Range of motion of the robot to prove safety offer13

Range of motion of the robot to prove safety offer13

class Solution {
public:
    int getSingleSum(int x){
        int s=0;
        while(x){
            s+=x%10;
            x/=10;
        }
        return s;
    }
    int getSum(pair<int,int> p){
        return getSingleSum(p.first)+getSingleSum(p.second);
    }
    int movingCount(int m, int n, int k) {
        //比较大的范围用宽度优先遍历，不用深度优先遍历，否则会栈溢出
        int res=0;
        if(!m||!n) return 0;

        vector<vector<bool>> st(m,vector<bool>(n));         //判重矩阵
        queue<pair<int,int>> q;         //宽搜队列

        int dx[4]={-1,0,1,0},dy[4]={0,1,0,-1};
        q.push({0,0});
        while(q.size()){
            auto t = q.front();
            q.pop();

            if(getSum(t)>k||st[t.first][t.second]) continue;
            res++;
            st[t.first][t.second]=true;

            for(int i=0;i<4;i++){
                int x=t.first+dx[i],y=t.second+dy[i];
                if(x>=0 && x<m && y>=0 && y<n)
                q.push(make_pair(x,y));            
            }
        }
        return res;
    }
};

Algorithm thinking: This is a classic problem of BFS, the time complexity is O (m * n), which is the number of elements, because you want to traverse all the elements.
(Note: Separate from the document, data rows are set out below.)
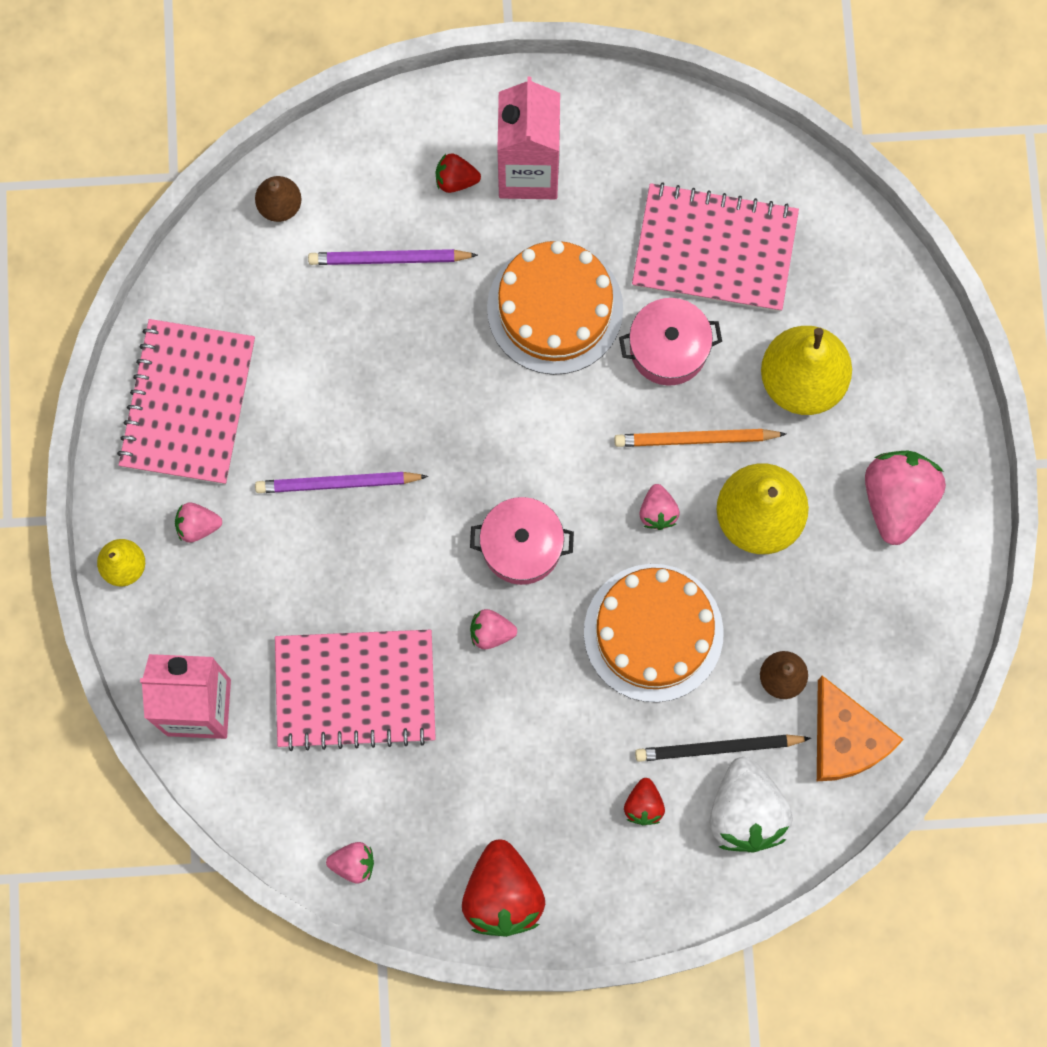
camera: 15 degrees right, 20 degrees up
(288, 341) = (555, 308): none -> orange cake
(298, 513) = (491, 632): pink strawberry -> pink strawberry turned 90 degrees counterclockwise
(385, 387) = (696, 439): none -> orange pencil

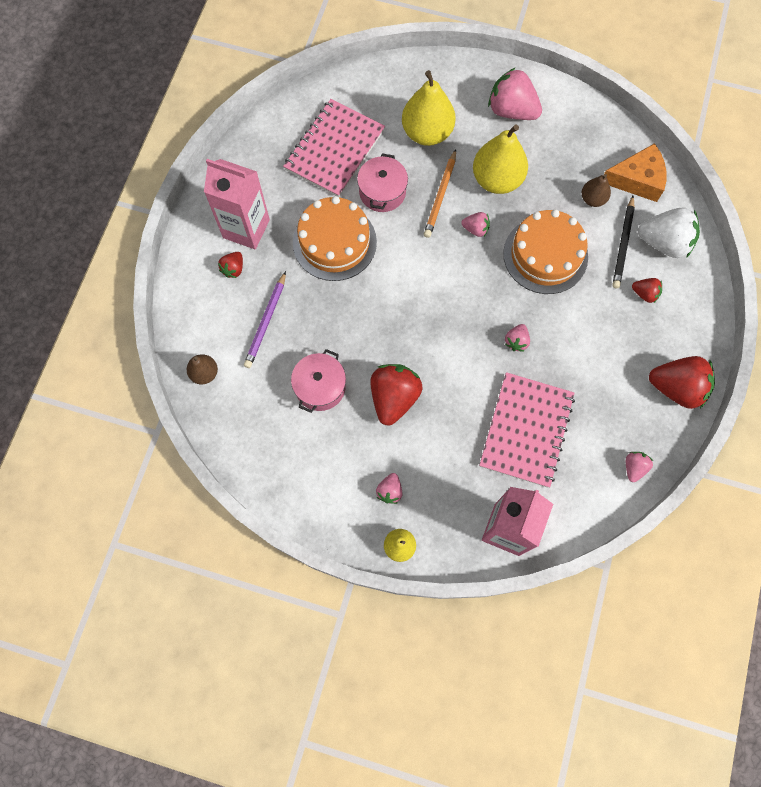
camera: 70 degrees left, 5 degrees down
(188, 403) = (308, 471): pink notebook -> none
(338, 483) = (394, 398): purple pencil -> red strawberry
(521, 546) = (470, 307): pink pot -> pink pot (320, 387)

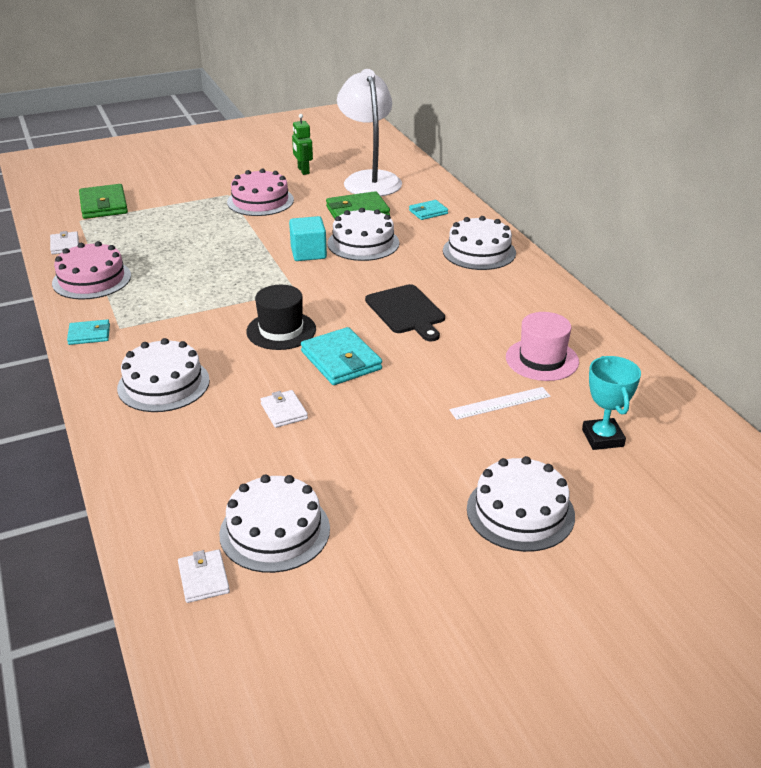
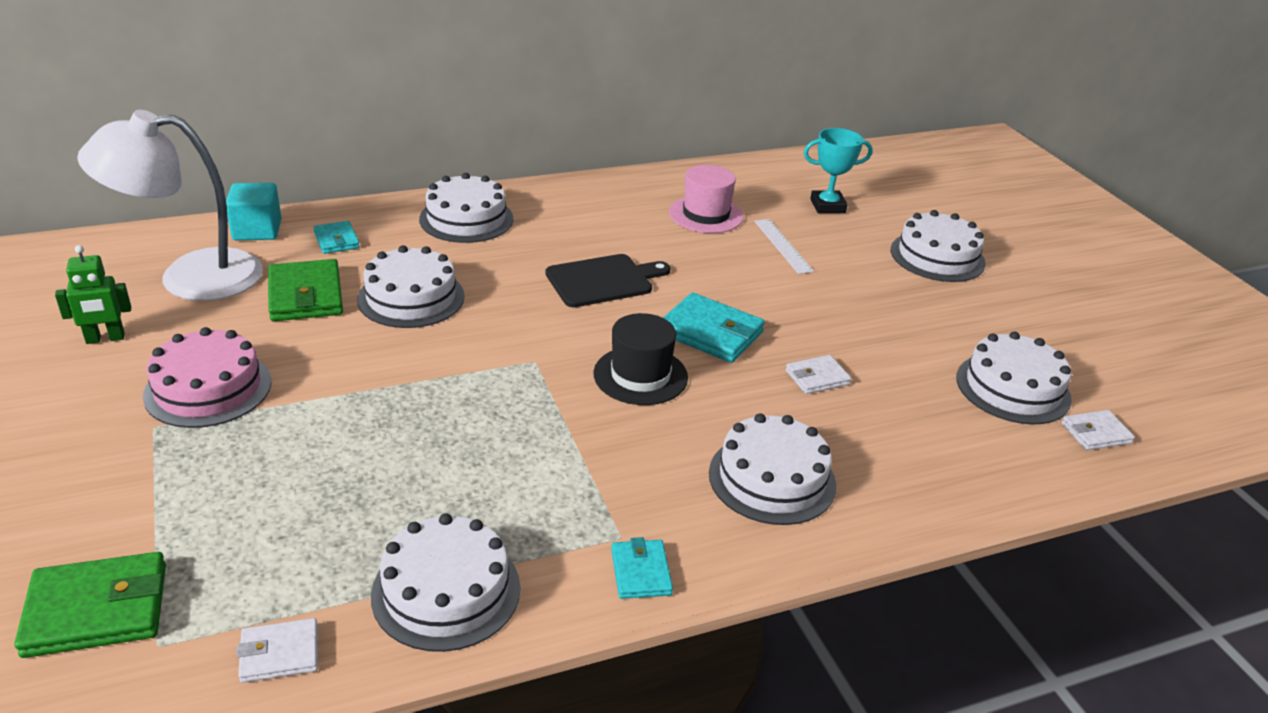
camera: 90 degrees left, 0 degrees up
(92, 279) = (446, 591): pink cake -> white cake
(308, 253) = (425, 345): turquoise cube -> turquoise cube (257, 230)
(341, 360) = (710, 333): turquoise wallet -> turquoise wallet turned 60 degrees clockwise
Overall, the idea of ​​solving a wide search is to define a queue, and then entered into the queue element, it is determined that while (q.size ()), there is a queue element to continue the cycle, and then find the point of not traversed , added to the queue. Similar ideas have binary tree traversal level, on issues related to the binary tree, I can refer to another blog, on DFS and BFS topic LeetCode in, you can refer to my blog.